Monday, November 17, 2008

Croatia!

Elusive bloody figs. 6 million damn fig trees on this Croatian island, and not one ripe fig anywhere! I'm starting to hate Lynda over this fig obsession she has got me onto- I didn't even like figs when I started this holiday and now I cant walk past a tree without scouring it for the soggy little black goo droplets! We have spent the morning hiking around the Island of Hvar, up mountains, ramparts, cobblestone streets and roads just checking the place out. It is pretty bizarre seeing restaurants with a field of laid out tables in a piazza, and not one person actually sitting at them, because peak season closed down 2 months ago... Apparently. Personally, I'm loving this time of year to do the touring around- warm and sunny during the day, no crowds, prices that drop by 50% if you ask and transport that you can always seem to find a seat on. After we climbed the hill overlooking the city of Hvar, we got to the castle and, same as the Chapel in town, we got free entry because there is no one at the front gate collecting admission fees. Sweet deal.

For lunch, we did another local run- Lyn got the Scampi fettuccine, I went in for a local favourite the beef stew, and a drop of the local. Great feed, and half the price of the high season menus. Hvar had been a feather in Croatia's hat so far- I don't think we could have done better with the accommodation if we tried (same prices as lonely planet listed hostels) the free wine and cheese and next days breakfast just topped it. The owner of the hotel was more than happy to make sure we made it onto the bus back to the ferry too- really nice bloke. I'm not sure where the people catching the bus were hiding though- they just seemed to pour out from every street corner like pigeons when someone drops a pack of birdseed. The bus filled to capacity by the time we rolled out of the station, and I swear this sleepy town shed a tear as its population halved in that instant. The ferry we are on at the moment half way back to split to meet our overnight sleeper ferry to Ancona, Italy is chock a block full. We had to squeeze in at the smokers lounge its that packed! Where were these people hiding?!

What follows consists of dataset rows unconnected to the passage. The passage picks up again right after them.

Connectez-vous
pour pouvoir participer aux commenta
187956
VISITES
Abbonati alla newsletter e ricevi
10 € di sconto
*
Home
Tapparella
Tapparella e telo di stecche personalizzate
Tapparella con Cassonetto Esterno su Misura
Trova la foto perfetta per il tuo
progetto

The Hvar castle was pretty cool- rebuilt 3 times since 11th century, changed hands more times than can be counted, between Turks, Austrians, Croats, Spanish and Venetians it holds a fair history. Perhaps one of the more ironic pieces- it saved the town in the 16th century when they were invaded by pillaging Turks, as they garrisoned in the castle. Not 2 months later, lightning struck the gunpowder battery and blew the place to shreds, damaging parts of the town below as well. It was rebuilt and later in the 19th Century, it was abandoned, but still locals like to believe that "Fairies dance in it at night". I don't know where that one came from- perhaps a little too much rakija. Now its just home to overpriced Chevapcici and a dry bar- Personally I enjoy the fairies over a bar that is in reality a mirage.

Im no longer surprised by the amount of olive oil or wine that I have seen our Croatian contingent in Aus consuming now. No lie: every second tree here is an olive tree, and every third seems to be a grape vine- Its bizarre. In between those, on the side of the road, free for all, there has been: lemons, oranges, apples, grapes, figs, rosemary, grapefruit, berries... That's just the ones I can recognise. I can understand why the local supermarket has been closed all day- its entire contents are spread across the road and hanging from trees.